Jacksonville area organizations receive grant money to support local veterans

This browser does not support the video element.

JACKSONVILLE, Fla. — As part of this year’s Celebration of Valor, the Jags team and the City of Jacksonville’s Military Affairs & Veterans Department distributed grant money to several local organizations that are helping our military service members and veterans.

K9s For Warriors, which provides service dogs for veterans, and Operation New Uniform, which helps veterans transition back into the workforce, both received $5,000.

“What this city is helping us do is create hope for the veterans, for our warriors,” said Greg Wells, Manager of programs for K9s For Warriors.

“It’s helping veterans,” added Sean Stull, the Director of Training and Transition at Operation New Uniform. “It’s making sure no veteran struggles the way I did.”

Stull retired from the Navy two years ago and still remembers how disorienting it was. “Once you take that uniform off, it’s hard to figure out who you were,” he recalled.

“I struggled a little bit trying to figure out where I fit.”

He now guides other veterans, in hopes of using this money to expand. “[Operation New Uniform wants] to help more veterans, to spread our reach further,” he explained.

Meanwhile, this grant money will support the construction of a mega-kennel at K9s For Warriors, which will allow the organization to more than double the amount of service dogs that will be paired with veterans, and decrease wait times.

Instead of having to wait up to five years for a service dog, veterans will now wait about a year.

“What we need to do is focus on helping the warrior right now,” Wells emphasized.
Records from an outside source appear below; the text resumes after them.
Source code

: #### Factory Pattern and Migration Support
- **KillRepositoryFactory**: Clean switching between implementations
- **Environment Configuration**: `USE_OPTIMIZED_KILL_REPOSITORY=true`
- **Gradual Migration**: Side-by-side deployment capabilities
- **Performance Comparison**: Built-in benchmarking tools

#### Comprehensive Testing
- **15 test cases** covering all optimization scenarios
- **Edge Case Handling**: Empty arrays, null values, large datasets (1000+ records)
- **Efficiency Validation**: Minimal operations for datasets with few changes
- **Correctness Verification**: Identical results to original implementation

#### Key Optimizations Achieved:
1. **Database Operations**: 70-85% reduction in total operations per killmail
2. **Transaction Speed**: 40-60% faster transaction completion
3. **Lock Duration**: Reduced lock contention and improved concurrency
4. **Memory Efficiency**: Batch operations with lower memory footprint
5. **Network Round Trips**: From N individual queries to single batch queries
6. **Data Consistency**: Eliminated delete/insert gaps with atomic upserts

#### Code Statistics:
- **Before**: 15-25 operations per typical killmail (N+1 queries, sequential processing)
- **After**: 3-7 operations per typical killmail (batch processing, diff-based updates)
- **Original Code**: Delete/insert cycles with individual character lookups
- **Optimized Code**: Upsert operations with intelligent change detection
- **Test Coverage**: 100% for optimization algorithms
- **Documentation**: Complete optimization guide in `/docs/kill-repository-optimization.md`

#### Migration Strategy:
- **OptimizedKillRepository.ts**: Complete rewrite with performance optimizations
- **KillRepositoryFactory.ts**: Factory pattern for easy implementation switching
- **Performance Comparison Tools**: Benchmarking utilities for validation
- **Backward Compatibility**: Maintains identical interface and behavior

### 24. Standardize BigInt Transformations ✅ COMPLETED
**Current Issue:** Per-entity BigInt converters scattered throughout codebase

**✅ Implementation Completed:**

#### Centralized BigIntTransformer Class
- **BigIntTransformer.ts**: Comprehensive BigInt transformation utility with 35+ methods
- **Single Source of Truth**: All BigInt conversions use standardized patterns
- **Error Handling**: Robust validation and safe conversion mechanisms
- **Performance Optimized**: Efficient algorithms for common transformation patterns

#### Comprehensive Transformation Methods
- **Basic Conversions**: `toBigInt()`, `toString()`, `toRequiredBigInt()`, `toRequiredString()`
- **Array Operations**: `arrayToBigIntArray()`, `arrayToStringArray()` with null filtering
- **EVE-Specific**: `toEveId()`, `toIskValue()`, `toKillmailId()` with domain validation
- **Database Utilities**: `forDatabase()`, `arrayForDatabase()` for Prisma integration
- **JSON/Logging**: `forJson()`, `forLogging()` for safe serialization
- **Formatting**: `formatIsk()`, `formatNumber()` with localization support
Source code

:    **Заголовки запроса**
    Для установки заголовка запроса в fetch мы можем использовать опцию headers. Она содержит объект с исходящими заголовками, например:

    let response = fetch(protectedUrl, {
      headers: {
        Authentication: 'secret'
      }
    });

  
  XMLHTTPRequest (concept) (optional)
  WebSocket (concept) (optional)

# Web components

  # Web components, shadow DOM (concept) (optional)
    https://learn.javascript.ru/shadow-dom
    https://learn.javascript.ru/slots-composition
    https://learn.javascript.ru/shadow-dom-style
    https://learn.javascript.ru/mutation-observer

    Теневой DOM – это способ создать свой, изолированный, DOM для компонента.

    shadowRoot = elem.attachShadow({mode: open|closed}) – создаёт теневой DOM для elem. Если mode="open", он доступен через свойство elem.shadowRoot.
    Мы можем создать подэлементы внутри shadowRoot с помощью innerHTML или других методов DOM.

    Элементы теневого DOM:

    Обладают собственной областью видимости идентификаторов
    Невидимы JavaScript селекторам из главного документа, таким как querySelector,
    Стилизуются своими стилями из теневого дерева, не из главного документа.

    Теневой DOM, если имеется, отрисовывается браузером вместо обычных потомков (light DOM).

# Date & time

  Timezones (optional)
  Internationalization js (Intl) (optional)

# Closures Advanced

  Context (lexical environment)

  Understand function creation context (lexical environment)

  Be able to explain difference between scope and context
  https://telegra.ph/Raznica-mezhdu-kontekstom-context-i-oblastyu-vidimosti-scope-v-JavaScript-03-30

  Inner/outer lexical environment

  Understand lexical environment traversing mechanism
He served in the U.S. Army for eight years and deployed to both Iraq and Afghanistan. “I got a service dog and immediately I knew I was going to be ok. I love this dog.”

He’s been paired up with his service dog Utah for almost six years.

These veterans want others to like them to know, there is a lot of support available out there, and all they have to do is reach out.

“There is a light. There is hope,” Stull emphasized. “You do have value, you don’t have to just settle.”